### Required work
Please reproduce the text of every record below, line for line, with no changes.

### Task inputs
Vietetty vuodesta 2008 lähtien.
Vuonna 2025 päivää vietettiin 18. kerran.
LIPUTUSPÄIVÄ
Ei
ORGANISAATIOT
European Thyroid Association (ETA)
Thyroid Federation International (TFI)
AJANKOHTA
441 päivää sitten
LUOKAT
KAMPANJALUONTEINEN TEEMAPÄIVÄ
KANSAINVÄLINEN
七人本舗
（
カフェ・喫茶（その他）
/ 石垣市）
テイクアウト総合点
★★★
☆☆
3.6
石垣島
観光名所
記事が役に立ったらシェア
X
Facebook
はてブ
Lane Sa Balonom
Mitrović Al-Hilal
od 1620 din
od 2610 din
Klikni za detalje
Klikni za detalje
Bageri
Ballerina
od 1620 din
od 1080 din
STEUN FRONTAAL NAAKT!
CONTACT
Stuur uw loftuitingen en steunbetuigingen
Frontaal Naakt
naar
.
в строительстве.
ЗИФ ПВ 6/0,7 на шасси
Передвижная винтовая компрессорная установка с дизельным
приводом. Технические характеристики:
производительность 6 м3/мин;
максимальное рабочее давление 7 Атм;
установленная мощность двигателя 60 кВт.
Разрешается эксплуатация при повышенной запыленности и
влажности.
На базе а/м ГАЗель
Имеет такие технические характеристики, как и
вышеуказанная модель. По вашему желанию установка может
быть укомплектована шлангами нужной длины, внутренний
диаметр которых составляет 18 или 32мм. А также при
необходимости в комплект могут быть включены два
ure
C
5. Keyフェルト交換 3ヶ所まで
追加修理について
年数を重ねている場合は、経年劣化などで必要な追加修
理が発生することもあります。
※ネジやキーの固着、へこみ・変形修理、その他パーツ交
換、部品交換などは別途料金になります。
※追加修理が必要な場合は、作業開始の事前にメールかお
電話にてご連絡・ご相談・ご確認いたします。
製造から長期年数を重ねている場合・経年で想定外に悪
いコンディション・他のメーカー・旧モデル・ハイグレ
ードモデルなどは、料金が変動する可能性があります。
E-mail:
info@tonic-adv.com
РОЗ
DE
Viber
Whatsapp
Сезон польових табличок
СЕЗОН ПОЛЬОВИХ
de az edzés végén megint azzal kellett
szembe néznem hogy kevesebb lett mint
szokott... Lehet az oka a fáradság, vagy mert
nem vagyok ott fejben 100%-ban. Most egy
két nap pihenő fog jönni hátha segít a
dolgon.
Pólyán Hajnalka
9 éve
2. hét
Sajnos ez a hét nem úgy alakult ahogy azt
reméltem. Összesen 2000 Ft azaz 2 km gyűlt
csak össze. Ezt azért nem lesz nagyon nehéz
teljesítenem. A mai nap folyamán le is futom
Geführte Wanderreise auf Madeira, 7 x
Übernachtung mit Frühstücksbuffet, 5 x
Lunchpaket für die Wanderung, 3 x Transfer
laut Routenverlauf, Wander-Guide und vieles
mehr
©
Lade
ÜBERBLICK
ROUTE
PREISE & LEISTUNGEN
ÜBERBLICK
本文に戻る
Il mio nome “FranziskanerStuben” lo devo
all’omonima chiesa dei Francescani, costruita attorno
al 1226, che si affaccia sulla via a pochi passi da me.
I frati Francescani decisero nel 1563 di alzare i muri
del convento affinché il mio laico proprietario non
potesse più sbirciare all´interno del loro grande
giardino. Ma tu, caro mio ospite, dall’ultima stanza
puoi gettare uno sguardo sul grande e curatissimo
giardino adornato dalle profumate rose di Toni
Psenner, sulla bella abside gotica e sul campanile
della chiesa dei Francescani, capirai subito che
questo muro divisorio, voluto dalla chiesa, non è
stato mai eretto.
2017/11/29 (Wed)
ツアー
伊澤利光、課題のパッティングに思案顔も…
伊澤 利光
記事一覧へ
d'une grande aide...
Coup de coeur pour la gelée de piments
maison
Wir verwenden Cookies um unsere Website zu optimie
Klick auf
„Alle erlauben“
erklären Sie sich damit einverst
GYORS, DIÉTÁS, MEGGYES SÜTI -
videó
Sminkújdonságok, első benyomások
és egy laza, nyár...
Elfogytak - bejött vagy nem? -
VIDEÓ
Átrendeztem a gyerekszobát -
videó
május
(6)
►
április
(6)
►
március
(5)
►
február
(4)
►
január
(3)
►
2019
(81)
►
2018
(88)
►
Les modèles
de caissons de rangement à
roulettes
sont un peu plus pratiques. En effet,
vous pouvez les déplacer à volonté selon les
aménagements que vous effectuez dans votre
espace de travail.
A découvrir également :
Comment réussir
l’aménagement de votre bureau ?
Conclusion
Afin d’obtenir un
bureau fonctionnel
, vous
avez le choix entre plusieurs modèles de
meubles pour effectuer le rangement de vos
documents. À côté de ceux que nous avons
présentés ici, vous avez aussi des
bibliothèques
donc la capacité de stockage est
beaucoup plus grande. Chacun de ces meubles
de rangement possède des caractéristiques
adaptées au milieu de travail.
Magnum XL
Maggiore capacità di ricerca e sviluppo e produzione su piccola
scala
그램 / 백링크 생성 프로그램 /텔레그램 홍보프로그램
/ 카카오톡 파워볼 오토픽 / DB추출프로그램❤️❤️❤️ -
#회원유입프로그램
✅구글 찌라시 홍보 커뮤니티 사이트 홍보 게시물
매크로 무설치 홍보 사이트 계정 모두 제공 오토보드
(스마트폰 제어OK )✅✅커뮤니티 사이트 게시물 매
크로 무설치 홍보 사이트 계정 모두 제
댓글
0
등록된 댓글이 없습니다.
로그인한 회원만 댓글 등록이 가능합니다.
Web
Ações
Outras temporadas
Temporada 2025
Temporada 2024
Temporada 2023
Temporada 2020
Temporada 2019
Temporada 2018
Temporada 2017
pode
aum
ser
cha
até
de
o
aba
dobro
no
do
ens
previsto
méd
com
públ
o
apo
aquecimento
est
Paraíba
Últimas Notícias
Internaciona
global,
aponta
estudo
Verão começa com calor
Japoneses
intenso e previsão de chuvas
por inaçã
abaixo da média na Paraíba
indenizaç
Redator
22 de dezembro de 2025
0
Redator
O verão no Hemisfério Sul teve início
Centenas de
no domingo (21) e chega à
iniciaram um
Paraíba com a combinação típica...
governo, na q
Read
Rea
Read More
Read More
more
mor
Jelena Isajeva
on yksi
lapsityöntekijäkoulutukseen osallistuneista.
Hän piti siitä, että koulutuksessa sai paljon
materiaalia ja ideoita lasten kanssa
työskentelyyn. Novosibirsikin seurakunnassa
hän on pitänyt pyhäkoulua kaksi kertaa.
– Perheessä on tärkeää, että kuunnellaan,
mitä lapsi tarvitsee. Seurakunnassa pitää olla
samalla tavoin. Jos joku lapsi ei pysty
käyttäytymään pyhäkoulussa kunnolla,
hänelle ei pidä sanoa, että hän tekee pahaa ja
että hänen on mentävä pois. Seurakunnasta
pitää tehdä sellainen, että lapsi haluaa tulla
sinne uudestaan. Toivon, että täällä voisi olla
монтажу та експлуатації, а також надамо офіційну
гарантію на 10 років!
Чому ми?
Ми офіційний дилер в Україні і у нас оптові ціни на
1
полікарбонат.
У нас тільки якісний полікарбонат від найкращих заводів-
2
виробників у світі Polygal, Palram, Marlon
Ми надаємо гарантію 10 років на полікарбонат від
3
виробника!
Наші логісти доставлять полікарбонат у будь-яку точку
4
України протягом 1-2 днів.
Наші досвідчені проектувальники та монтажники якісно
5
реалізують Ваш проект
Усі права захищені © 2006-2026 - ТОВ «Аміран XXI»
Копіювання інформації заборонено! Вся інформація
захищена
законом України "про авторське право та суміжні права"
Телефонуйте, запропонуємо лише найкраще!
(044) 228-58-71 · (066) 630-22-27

### Answer section
Vietetty vuodesta 2008 lähtien.
Vuonna 2025 päivää vietettiin 18. kerran.
LIPUTUSPÄIVÄ
Ei
ORGANISAATIOT
European Thyroid Association (ETA)
Thyroid Federation International (TFI)
AJANKOHTA
441 päivää sitten
LUOKAT
KAMPANJALUONTEINEN TEEMAPÄIVÄ
KANSAINVÄLINEN
七人本舗
（
カフェ・喫茶（その他）
/ 石垣市）
テイクアウト総合点
★★★
☆☆
3.6
石垣島
観光名所
記事が役に立ったらシェア
X
Facebook
はてブ
Lane Sa Balonom
Mitrović Al-Hilal
od 1620 din
od 2610 din
Klikni za detalje
Klikni za detalje
Bageri
Ballerina
od 1620 din
od 1080 din
STEUN FRONTAAL NAAKT!
CONTACT
Stuur uw loftuitingen en steunbetuigingen
Frontaal Naakt
naar
.
в строительстве.
ЗИФ ПВ 6/0,7 на шасси
Передвижная винтовая компрессорная установка с дизельным
приводом. Технические характеристики:
производительность 6 м3/мин;
максимальное рабочее давление 7 Атм;
установленная мощность двигателя 60 кВт.
Разрешается эксплуатация при повышенной запыленности и
влажности.
На базе а/м ГАЗель
Имеет такие технические характеристики, как и
вышеуказанная модель. По вашему желанию установка может
быть укомплектована шлангами нужной длины, внутренний
диаметр которых составляет 18 или 32мм. А также при
необходимости в комплект могут быть включены два
ure
C
5. Keyフェルト交換 3ヶ所まで
追加修理について
年数を重ねている場合は、経年劣化などで必要な追加修
理が発生することもあります。
※ネジやキーの固着、へこみ・変形修理、その他パーツ交
換、部品交換などは別途料金になります。
※追加修理が必要な場合は、作業開始の事前にメールかお
電話にてご連絡・ご相談・ご確認いたします。
製造から長期年数を重ねている場合・経年で想定外に悪
いコンディション・他のメーカー・旧モデル・ハイグレ
ードモデルなどは、料金が変動する可能性があります。
E-mail:
info@tonic-adv.com
РОЗ
DE
Viber
Whatsapp
Сезон польових табличок
СЕЗОН ПОЛЬОВИХ
de az edzés végén megint azzal kellett
szembe néznem hogy kevesebb lett mint
szokott... Lehet az oka a fáradság, vagy mert
nem vagyok ott fejben 100%-ban. Most egy
két nap pihenő fog jönni hátha segít a
dolgon.
Pólyán Hajnalka
9 éve
2. hét
Sajnos ez a hét nem úgy alakult ahogy azt
reméltem. Összesen 2000 Ft azaz 2 km gyűlt
csak össze. Ezt azért nem lesz nagyon nehéz
teljesítenem. A mai nap folyamán le is futom
Geführte Wanderreise auf Madeira, 7 x
Übernachtung mit Frühstücksbuffet, 5 x
Lunchpaket für die Wanderung, 3 x Transfer
laut Routenverlauf, Wander-Guide und vieles
mehr
©
Lade
ÜBERBLICK
ROUTE
PREISE & LEISTUNGEN
ÜBERBLICK
本文に戻る
Il mio nome “FranziskanerStuben” lo devo
all’omonima chiesa dei Francescani, costruita attorno
al 1226, che si affaccia sulla via a pochi passi da me.
I frati Francescani decisero nel 1563 di alzare i muri
del convento affinché il mio laico proprietario non
potesse più sbirciare all´interno del loro grande
giardino. Ma tu, caro mio ospite, dall’ultima stanza
puoi gettare uno sguardo sul grande e curatissimo
giardino adornato dalle profumate rose di Toni
Psenner, sulla bella abside gotica e sul campanile
della chiesa dei Francescani, capirai subito che
questo muro divisorio, voluto dalla chiesa, non è
stato mai eretto.
2017/11/29 (Wed)
ツアー
伊澤利光、課題のパッティングに思案顔も…
伊澤 利光
記事一覧へ
d'une grande aide...
Coup de coeur pour la gelée de piments
maison
Wir verwenden Cookies um unsere Website zu optimie
Klick auf
„Alle erlauben“
erklären Sie sich damit einverst
GYORS, DIÉTÁS, MEGGYES SÜTI -
videó
Sminkújdonságok, első benyomások
és egy laza, nyár...
Elfogytak - bejött vagy nem? -
VIDEÓ
Átrendeztem a gyerekszobát -
videó
május
(6)
►
április
(6)
►
március
(5)
►
február
(4)
►
január
(3)
►
2019
(81)
►
2018
(88)
►
Les modèles
de caissons de rangement à
roulettes
sont un peu plus pratiques. En effet,
vous pouvez les déplacer à volonté selon les
aménagements que vous effectuez dans votre
espace de travail.
A découvrir également :
Comment réussir
l’aménagement de votre bureau ?
Conclusion
Afin d’obtenir un
bureau fonctionnel
, vous
avez le choix entre plusieurs modèles de
meubles pour effectuer le rangement de vos
documents. À côté de ceux que nous avons
présentés ici, vous avez aussi des
bibliothèques
donc la capacité de stockage est
beaucoup plus grande. Chacun de ces meubles
de rangement possède des caractéristiques
adaptées au milieu de travail.
Magnum XL
Maggiore capacità di ricerca e sviluppo e produzione su piccola
scala
그램 / 백링크 생성 프로그램 /텔레그램 홍보프로그램
/ 카카오톡 파워볼 오토픽 / DB추출프로그램❤️❤️❤️ -
#회원유입프로그램
✅구글 찌라시 홍보 커뮤니티 사이트 홍보 게시물
매크로 무설치 홍보 사이트 계정 모두 제공 오토보드
(스마트폰 제어OK )✅✅커뮤니티 사이트 게시물 매
크로 무설치 홍보 사이트 계정 모두 제
댓글
0
등록된 댓글이 없습니다.
로그인한 회원만 댓글 등록이 가능합니다.
Web
Ações
Outras temporadas
Temporada 2025
Temporada 2024
Temporada 2023
Temporada 2020
Temporada 2019
Temporada 2018
Temporada 2017
pode
aum
ser
cha
até
de
o
aba
dobro
no
do
ens
previsto
méd
com
públ
o
apo
aquecimento
est
Paraíba
Últimas Notícias
Internaciona
global,
aponta
estudo
Verão começa com calor
Japoneses
intenso e previsão de chuvas
por inaçã
abaixo da média na Paraíba
indenizaç
Redator
22 de dezembro de 2025
0
Redator
O verão no Hemisfério Sul teve início
Centenas de
no domingo (21) e chega à
iniciaram um
Paraíba com a combinação típica...
governo, na q
Read
Rea
Read More
Read More
more
mor
Jelena Isajeva
on yksi
lapsityöntekijäkoulutukseen osallistuneista.
Hän piti siitä, että koulutuksessa sai paljon
materiaalia ja ideoita lasten kanssa
työskentelyyn. Novosibirsikin seurakunnassa
hän on pitänyt pyhäkoulua kaksi kertaa.
– Perheessä on tärkeää, että kuunnellaan,
mitä lapsi tarvitsee. Seurakunnassa pitää olla
samalla tavoin. Jos joku lapsi ei pysty
käyttäytymään pyhäkoulussa kunnolla,
hänelle ei pidä sanoa, että hän tekee pahaa ja
että hänen on mentävä pois. Seurakunnasta
pitää tehdä sellainen, että lapsi haluaa tulla
sinne uudestaan. Toivon, että täällä voisi olla
монтажу та експлуатації, а також надамо офіційну
гарантію на 10 років!
Чому ми?
Ми офіційний дилер в Україні і у нас оптові ціни на
1
полікарбонат.
У нас тільки якісний полікарбонат від найкращих заводів-
2
виробників у світі Polygal, Palram, Marlon
Ми надаємо гарантію 10 років на полікарбонат від
3
виробника!
Наші логісти доставлять полікарбонат у будь-яку точку
4
України протягом 1-2 днів.
Наші досвідчені проектувальники та монтажники якісно
5
реалізують Ваш проект
Усі права захищені © 2006-2026 - ТОВ «Аміран XXI»
Копіювання інформації заборонено! Вся інформація
захищена
законом України "про авторське право та суміжні права"
Телефонуйте, запропонуємо лише найкраще!
(044) 228-58-71 · (066) 630-22-27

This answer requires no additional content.